Wall Street’s credit crunch is making it harder for students to receive private loans, leaving some pressed for ways to fund a university education.
More than 168 private loan lenders have stopped participating in a federally guaranteed student loan program, according to finaid.org, and the University’s list of preferred loan lenders has dropped from 13 to seven this year, meaning students have fewer places to find money for classes. One USF program, though, organized before Wall Street’s collapse, is helping students respond to financial hardships.
Paul Simino, president and CEO of onesimpleloan.com, said he thinks the loans business is driving students to start their careers in a financial hole.
“The average college student graduates $20,000 in debt,” he said.
Couple this debt with a tightening job market and fewer available loans, and many
students feel stuck in a cycle of needing money for tuition and other expenses to better themselves but are struggling to acquire the necessary funds to do so.
Thirty to 40 percent of college students need private loans to complement their federal loans, but few qualify for such loans, Simino said.
“You need a credit score of between 680 to 700 points to be approved for a private loan, and over 95 percent of college students need a co-signer,” he said. “Many students around the country haven’t been able to get a private loan this year.”
Stephanie Polash, a senior majoring in chemistry, experienced the lagging economy’s effect on money lending. She needed to apply for a federal Stafford loan once in 2001, when she was at the University of Minnesota, she said.
But things changed for her this year, as she found herself unemployed and unable to gather enough money to pay for the last seven credits of her degree. Polash said she was upset when she realized she didn’t qualify for the private loan she needed.
“I was asking myself, ‘Are you kidding me?’ I only wanted to take four credits this semester and three the next one, and I thought I wouldn’t be able to do it. I was really upset, but I kept fighting and eventually found a way to pay for everything,” she said.
Polash found an ad for the USF program Don’t Stop, Don’t Drop, presided by Director of Community Relations Lesley Miller Jr., which helps students find ways to pay for college. She said the program helped her navigate the loan application process.
“I was so happy to find that program,” Polash said. “I needed a middleman to help me with my loans, because people in financial aid are so busy sometimes that they aren’t able to help you as personally as Don’t Stop could.”
Miller said the program is meant to go beyond the help given by financial aid. “What we do is help students who are thinking about dropping out find ways to come up with ways to get the money they need,” he said.
Polash was accepted for a Stafford Loan last August. She will be able to graduate next spring.
The program helped 65 students in September. Of those, 52 went to Don’t Stop, Don’t Drop because they couldn’t afford tuition, Miller said.
The federal student loan business is an $80 million a year industry, while private loans take in about $20 million annually, Simino said.
The students’ struggle is being reflected at banks across the nation, as 22 banks have laid off more than 6,206 employees since August 2007, according to finaid.org, an independent financial aid advising Web site.

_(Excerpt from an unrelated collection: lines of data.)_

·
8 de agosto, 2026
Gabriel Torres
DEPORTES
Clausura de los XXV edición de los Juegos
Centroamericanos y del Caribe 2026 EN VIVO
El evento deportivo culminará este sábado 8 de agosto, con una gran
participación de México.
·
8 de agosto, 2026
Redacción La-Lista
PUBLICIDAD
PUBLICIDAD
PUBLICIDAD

The federal government is working, however, to make private student loans more readily available, said Brett Lief, director of the National Council of Higher Education Loan Programs in Washington, D.C.
“Secretary of the Treasury Henry M. Paulson Jr. and Secretary of Education Margaret Spellings will ensure that students will have loans for the next two academic years,” he said.
On Oct. 7, President Bush signed a one-year extension of the Ensuring Continued Access to Student Loans Act of 2008.
The act amends the Higher Education Act of 1965 to increase, by $2,000, the maximum annual unsubsidized Stafford loan amounts that may be provided to undergraduate students under the Federal Family Education Loan (FFEL) program, according to opencongress.org. Stafford loan amounts vary according to years in school and tax dependence.
On Oct. 10, both the US Department of Education and the US Department of the Treasury released a statement thanking President Bush for the extension and stating that they would be “moving aggressively to support the continued availability of funding for federal student loans in the next school year with the goal of restoring the government guaranteed student loan market to normal operations,” according to the Web site.
This is important because the University has no control over private loans.
“(USF) is not the lender — we just process the applications,” said Billie Jo Hamilton, director of Financial Aid.
Amid this turmoil, Simono said there’s still a bottom line to borrowing. He breaks it down to three simple rules: Borrow wisely, don’t forget about loan payments while in college — even if you don’t have to pay for them yet — and ask prospective employers if they’ll pay for part of them.
“I heard many success stories of students that were almost $60,000 in debt and told their employers that they would offer their services for five years if, in exchange, their employer would pay 20 percent of their loan costs every year,” Simino said.